* Tareas a realizar
A - Resume en dos oraciones el fragmento sobre la autodeterminación.
B - Enumera las metrópolis que el fragmento sobre la autodeterminación menciona como "otras", es decir, las que no figuran entre los poderes triunfantes en la guerra.
C - Responde con base en el fragmento sobre la autodeterminación:
(i) ¿De qué año es la Carta del Atlántico?
(ii) ¿Cuántos estados se formaron como consecuencia del fin de la guerra y del movimiento liberador de África y Asia?
(iii) ¿Qué documento especifica la igualdad de derechos entre las naciones?

* Fragmento del texto

↓↓↓

El principio de autodeterminación, entendido como el derecho de pueblos y naciones a elegir libremente su régimen político, económico y cultural, incluida la formación de un Estado independiente, y resolver todas las cuestiones relacionadas con su existencia, se consolida como un elemento fundamental del marco jurídico internacional, al menos formalmente, a partir de la Segunda Guerra Mundial, cuando la Carta de las Naciones Unidas especifica la igualdad de derechos entre las naciones y la “autodeterminación de los pueblos”. El principio de autodeterminación se encuentra asentado en varios documentos internacionales, como la Carta del Atlántico de 1941, la Declaración de las Naciones Unidas de 1942, la Conferencia de Yalta de 1945, entre otros. La finalización del conflicto bélico en 1945, sus repercusiones ideológicas y políticas, y el movimiento liberador de los pueblos de África y Asia durante las décadas siguientes, traen como consecuencia la formación de más de 50 estados, los cuales surgen en oposición a los poderes coloniales y neocoloniales triunfantes en esa guerra, como Estados Unidos, Inglaterra y Francia, así como en contra de otras metrópolis como Portugal, Bélgica, Holanda, Alemania, Italia y Japón. El principio de autodeterminación aparece formulado como un criterio genérico, en el que circunstancias concretas son las que se encargan de dar contenido preciso a ese derecho y, la mayoría de las veces, con escaso acatamiento por parte de los estados.

↑↑↑

* Conjunto de datos
↓↓↓

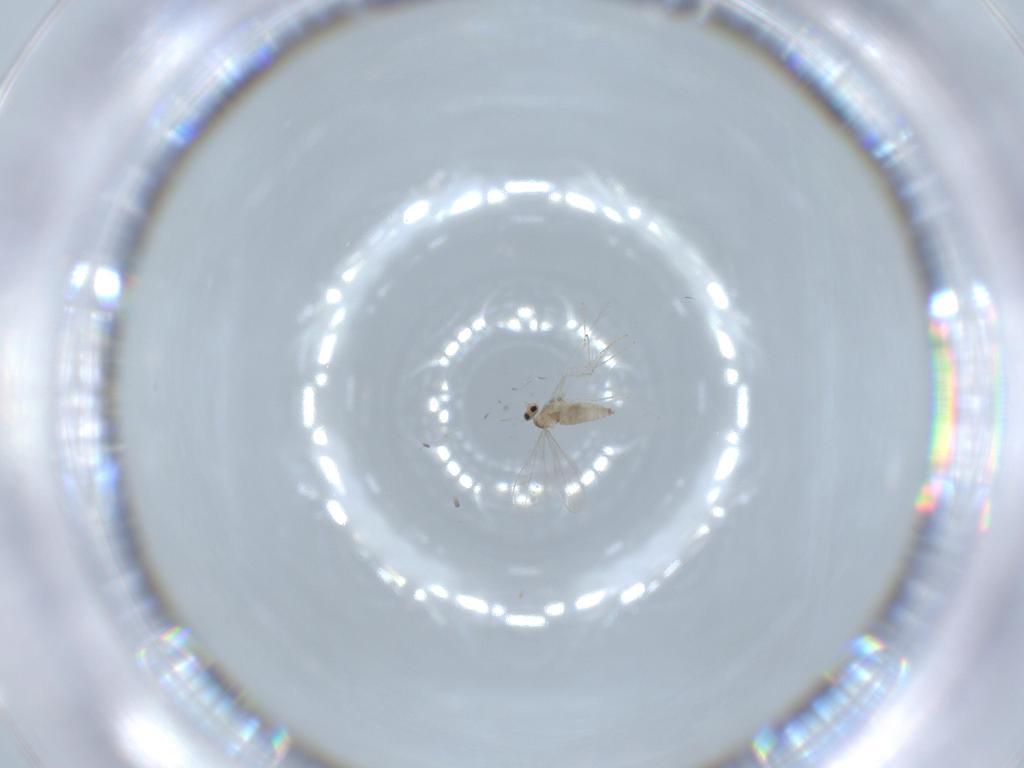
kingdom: Animalia
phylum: Arthropoda
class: Insecta
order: Diptera
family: Cecidomyiidae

↑↑↑

* Respuestas en orden
A - El principio de autodeterminación, entendido como el derecho de pueblos y naciones a elegir libremente su régimen político, económico y cultural, incluida la formación de un Estado independiente, se consolida formalmente en el marco jurídico internacional a partir de la Segunda Guerra Mundial con la Carta de las Naciones Unidas. Tras 1945, el movimiento liberador de los pueblos de África y Asia condujo a la formación de más de 50 estados frente a los poderes coloniales, aunque el principio se formula como un criterio genérico con escaso acatamiento por parte de los estados.

B -
- Portugal
- Bélgica
- Holanda
- Alemania
- Italia
- Japón

C -
(i) De 1941.
(ii) Más de 50.
(iii) La Carta de las Naciones Unidas.